Reproduce every line of extracted text in the data below without any changes, leaving out the pictures.

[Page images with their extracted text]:
= = = =

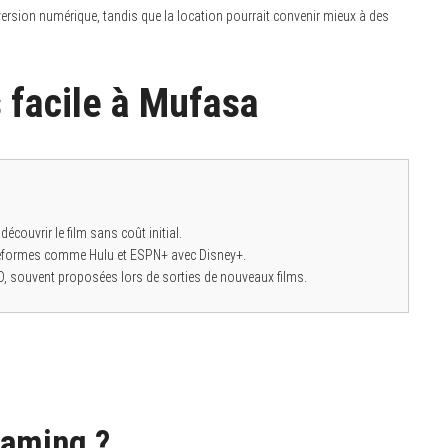
version numérique, tandis que la location pourrait convenir mieux à des
 facile à Mufasa
écouvrir le film sans coût initial.
teformes comme Hulu et ESPN+ avec Disney+.
, souvent proposées lors de sorties de nouveaux films.
eaming ?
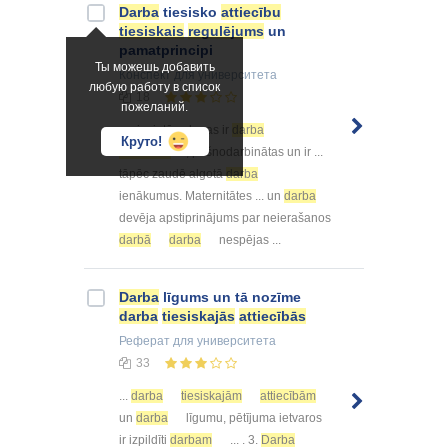
Darba
tiesisko
attiecību
tiesiskais
regulējums
un
pamatprincipi
Ты можешь добавить
Конспект
для университета
любую работу в список
18
пожеланий.
... sievietēm, kuras ir
darba
Круто!
attiecībās
, pašnodarbinātas un ir ...
tāpēc zaudē algotā
darba
ienākumus. Maternitātes ... un
darba
devēja apstiprinājums par neierašanos
darbā
darba
nespējas ...
Darba
līgums un tā nozīme
darba
tiesiskajās
attiecībās
Реферат
для университета
33
...
darba
tiesiskajām
attiecībām
un
darba
līgumu, pētījuma ietvaros
ir izpildīti
darbam
... . 3.
Darba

= = = =

[TASK RESULT]:
version numérique, tandis que la location pourrait convenir mieux à des
 facile à Mufasa
écouvrir le film sans coût initial.
teformes comme Hulu et ESPN+ avec Disney+.
, souvent proposées lors de sorties de nouveaux films.
eaming ?
Darba
tiesisko
attiecību
tiesiskais
regulējums
un
pamatprincipi
Ты можешь добавить
Конспект
для университета
любую работу в список
18
пожеланий.
... sievietēm, kuras ir
darba
Круто!
attiecībās
, pašnodarbinātas un ir ...
tāpēc zaudē algotā
darba
ienākumus. Maternitātes ... un
darba
devēja apstiprinājums par neierašanos
darbā
darba
nespējas ...
Darba
līgums un tā nozīme
darba
tiesiskajās
attiecībās
Реферат
для университета
33
...
darba
tiesiskajām
attiecībām
un
darba
līgumu, pētījuma ietvaros
ir izpildīti
darbam
... . 3.
Darba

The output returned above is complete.